Another case is Rev. Jolly Nyame. Like Alamieyeseigha, Nyame also governed one of Nigeria’s smaller states of Taraba – in his case, for a cumulative 10 years. Given its relatively small population and vast resources, Nyame had every opportunity to transform the fate and fortunes of his people by laying a strong foundation for social and economic development. But he was so busy importing local entertainers and praise-singers to Jalingo that he only left behind a legacy of waste and unmatched profligacy. Yet, because of our value system, Nyame still draws large crowds of followers – the same people whose future he frittered away.

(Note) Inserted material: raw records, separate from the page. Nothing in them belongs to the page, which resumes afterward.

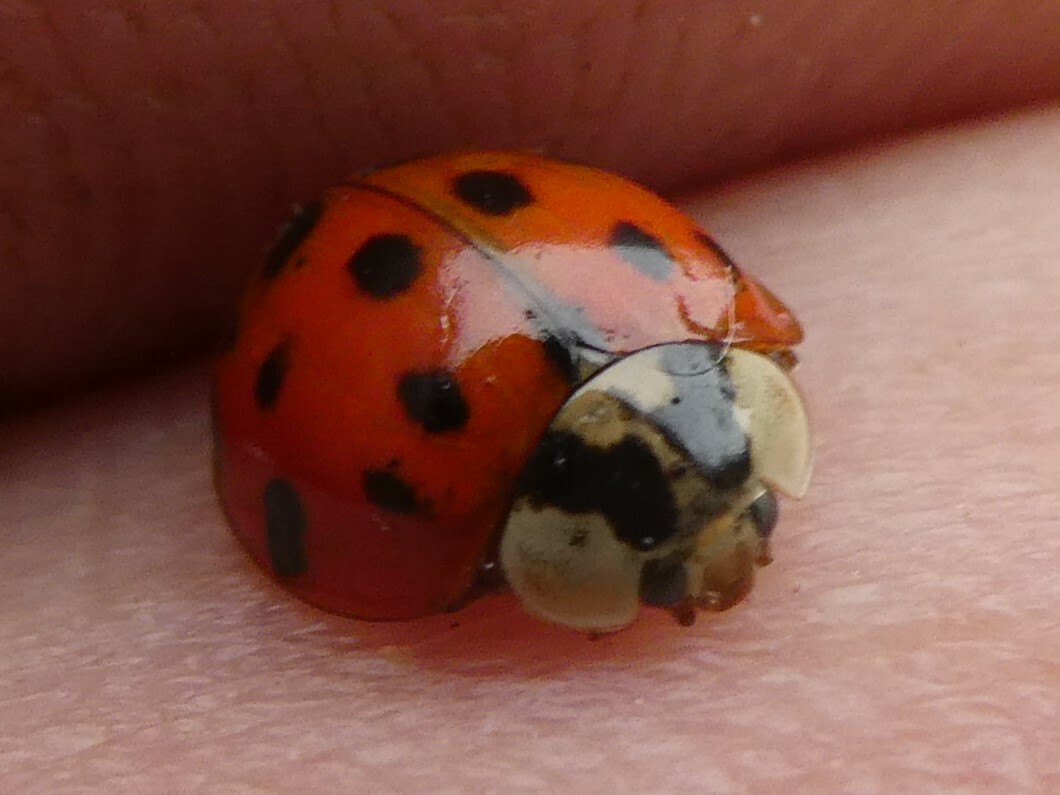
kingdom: Animalia
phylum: Arthropoda
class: Insecta
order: Coleoptera
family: Coccinellidae
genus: Harmonia
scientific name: Harmonia axyridis
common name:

Finally, Saminu Turaki, the North’s weeping governor (apologies to late Sam Mbakwe). Turaki entered office as one of Nigeria’s youngest governors in 1999 but seems he did all he could to frustrate the development of Jigawa state. In retrospect, some argue that a simple psychological evaluation might have disqualified him from running for public office. However, he not only won election twice, but went on to plunder the state. The Economic and Financial Crimes Commission (EFCC) is supposed to be investigating him over an alleged N36 billion theft.
As a major sponsor of Obasanjo’s third term bid, Turaki, allegedly transferred about N10 billion of state funds to the third term project treasurer, Nnamdi (Andy) Ubah. Incidentally, his weeping in public was not in sympathy or apology for the poverty of his people, but for himself for facing corruption charges. Today, not only is he popular among some of the people he so badly mismanaged, but is rumored to be a top ministerial contender from Jigawa.
The crux of the matter is, from presidents, state governors, ministers and other public officials, as long as Nigerians to accept impunity and theft, while rewarding bad behavior, there will be no incentive to do the right things, just as we cannot hold people to account for wrongdoing.